§ **Required action**: Your answer must be every line of the data that contains "intégration".

§ **Records for processing**:
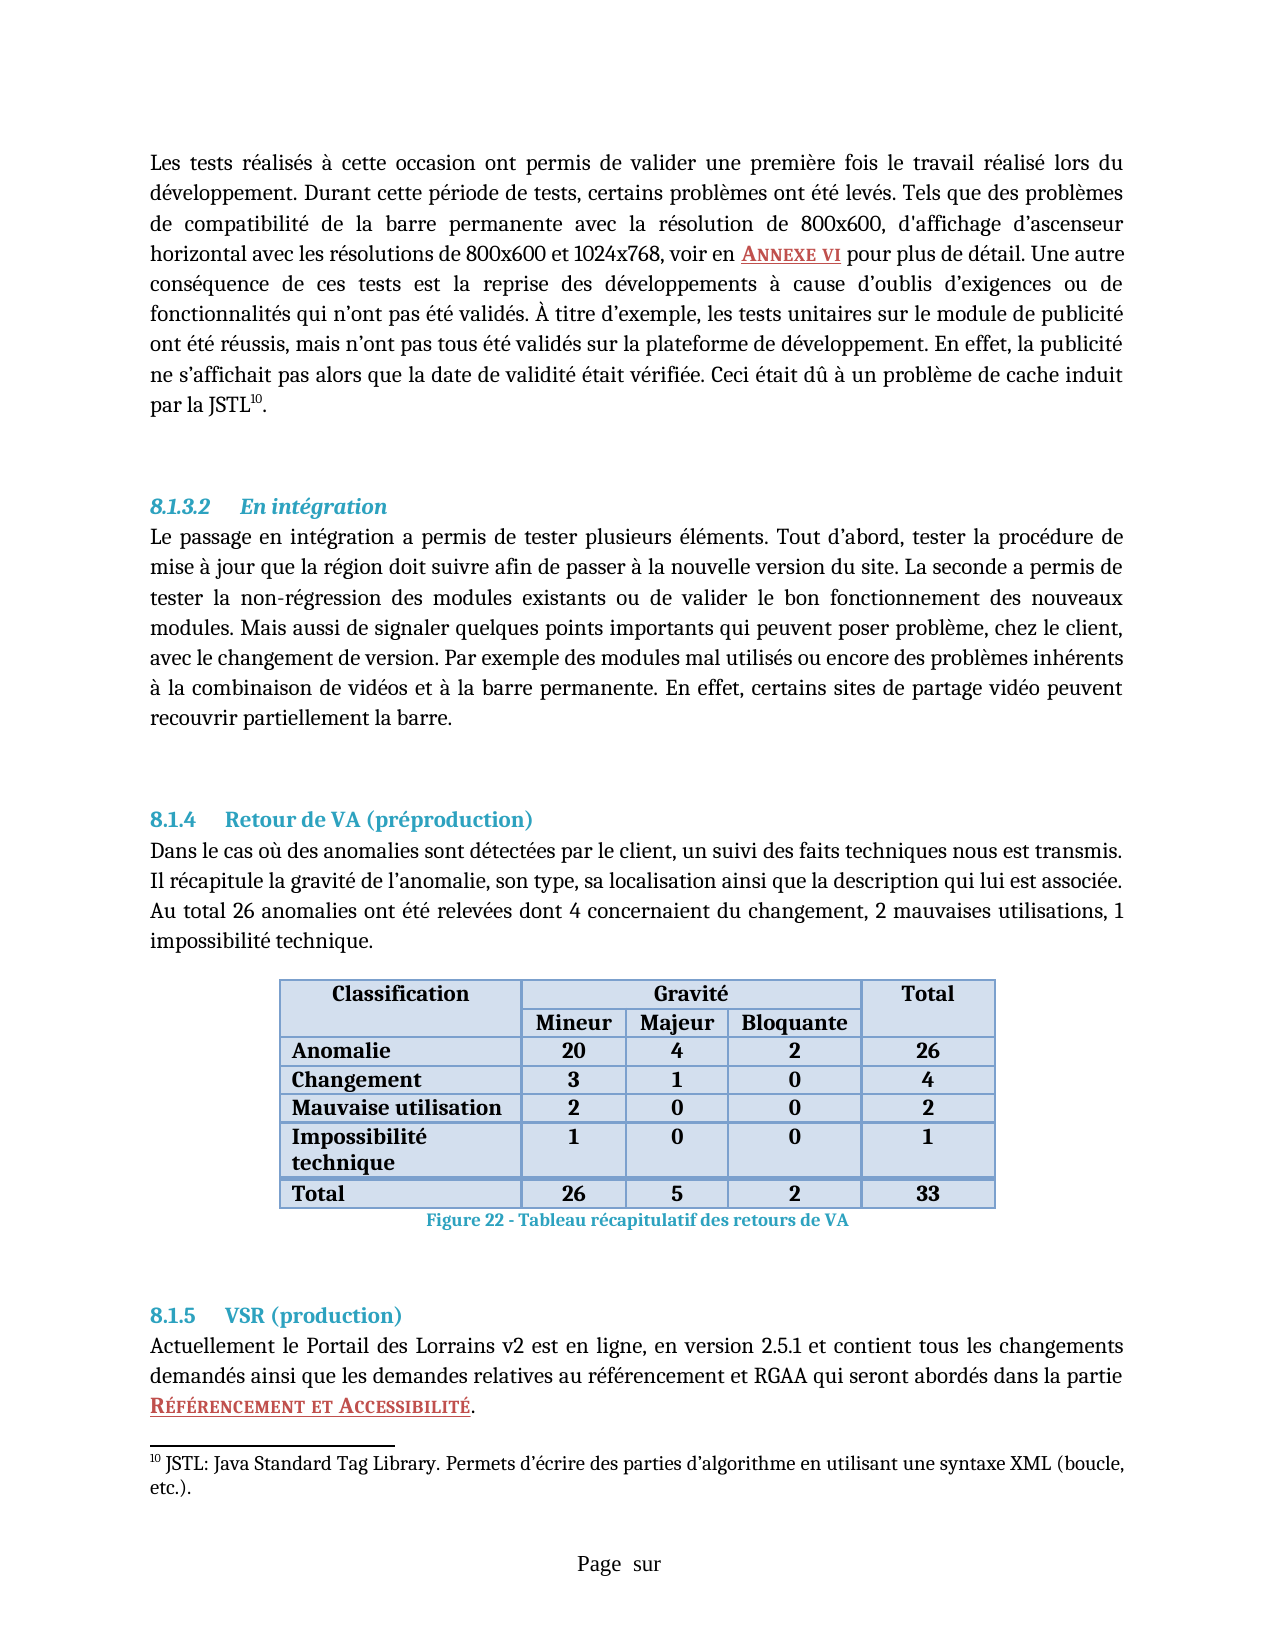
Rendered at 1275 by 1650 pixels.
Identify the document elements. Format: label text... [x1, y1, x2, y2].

table_cell 20 [523, 1038, 625, 1064]
table_cell 2 [863, 1095, 994, 1121]
table_cell 26 [523, 1181, 625, 1207]
table_header Total [863, 981, 994, 1036]
text Les tests réalisés à cette occasion ont permis de valider une première fois le travail réalisé lors du développement. Durant cette période de tests, certains problèmes ont été levés. Tels que des problèmes de compatibilité de la barre permanente avec la résolution de 800x600, d'affichage d’ascenseur horizontal avec les résolutions de 800x600 et 1024x768, voir en Annexe vi pour plus de détail. Une autre conséquence de ces tests est la reprise des développements à cause d’oublis d’exigences ou de fonctionnalités qui n’ont pas été validés. À titre d’exemple, les tests unitaires sur le module de publicité ont été réussis, mais n’ont pas tous été validés sur la plateforme de développement. En effet, la publicité ne s’affichait pas alors que la date de validité était vérifiée. Ceci était dû à un problème de cache induit par la JSTL. [150, 150, 1125, 418]
table_cell 2 [729, 1181, 860, 1207]
table_cell 3 [523, 1067, 625, 1093]
table_header Classification [281, 981, 520, 1036]
table_cell 1 [627, 1067, 727, 1093]
table_header Gravité [523, 981, 860, 1008]
table_cell 4 [627, 1038, 727, 1064]
text Actuellement le Portail des Lorrains v2 est en ligne, en version 2.5.1 et contient tous les changements demandés ainsi que les demandes relatives au référencement et RGAA qui seront abordés dans la partie Référencement et Accessibilité. [150, 1333, 1125, 1420]
table_cell 33 [863, 1181, 994, 1207]
table_cell 0 [729, 1067, 860, 1093]
table_cell 26 [863, 1038, 994, 1064]
table_cell Mauvaise utilisation [281, 1095, 520, 1121]
text Dans le cas où des anomalies sont détectées par le client, un suivi des faits techniques nous est transmis. Il récapitule la gravité de l’anomalie, son type, sa localisation ainsi que la description qui lui est associée. Au total 26 anomalies ont été relevées dont 4 concernaient du changement, 2 mauvaises utilisations, 1 impossibilité technique. [150, 837, 1125, 954]
subtitle Retour de VA (préproduction) [150, 807, 1125, 834]
table_cell 0 [729, 1095, 860, 1121]
table_cell 2 [729, 1038, 860, 1064]
text Figure 22 - Tableau récapitulatif des retours de VA [150, 1209, 1125, 1231]
table_cell Anomalie [281, 1038, 520, 1064]
table_cell 5 [627, 1181, 727, 1207]
table_cell 0 [729, 1124, 860, 1176]
table_cell Bloquante [729, 1010, 860, 1036]
table_cell Total [281, 1181, 520, 1207]
table_cell 1 [523, 1124, 625, 1176]
table_cell 1 [863, 1124, 994, 1176]
table_cell Impossibilité technique [281, 1124, 520, 1176]
table_cell 2 [523, 1095, 625, 1121]
table_cell Changement [281, 1067, 520, 1093]
table_cell 4 [863, 1067, 994, 1093]
table_cell Majeur [627, 1010, 727, 1036]
table_cell 0 [627, 1095, 727, 1121]
subtitle En intégration [150, 494, 1125, 520]
table_cell 0 [627, 1124, 727, 1176]
table_cell Mineur [523, 1010, 625, 1036]
text Le passage en intégration a permis de tester plusieurs éléments. Tout d’abord, tester la procédure de mise à jour que la région doit suivre afin de passer à la nouvelle version du site. La seconde a permis de tester la non-régression des modules existants ou de valider le bon fonctionnement des nouveaux modules. Mais aussi de signaler quelques points importants qui peuvent poser problème, chez le client, avec le changement de version. Par exemple des modules mal utilisés ou encore des problèmes inhérents à la combinaison de vidéos et à la barre permanente. En effet, certains sites de partage vidéo peuvent recouvrir partiellement la barre. [150, 524, 1125, 732]
subtitle VSR (production) [150, 1303, 1125, 1329]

§ **Response to the task**:
subtitle En intégration [150, 494, 1125, 520]
text Le passage en intégration a permis de tester plusieurs éléments. Tout d’abord, tester la procédure de mise à jour que la région doit suivre afin de passer à la nouvelle version du site. La seconde a permis de tester la non-régression des modules existants ou de valider le bon fonctionnement des nouveaux modules. Mais aussi de signaler quelques points importants qui peuvent poser problème, chez le client, avec le changement de version. Par exemple des modules mal utilisés ou encore des problèmes inhérents à la combinaison de vidéos et à la barre permanente. En effet, certains sites de partage vidéo peuvent recouvrir partiellement la barre. [150, 524, 1125, 732]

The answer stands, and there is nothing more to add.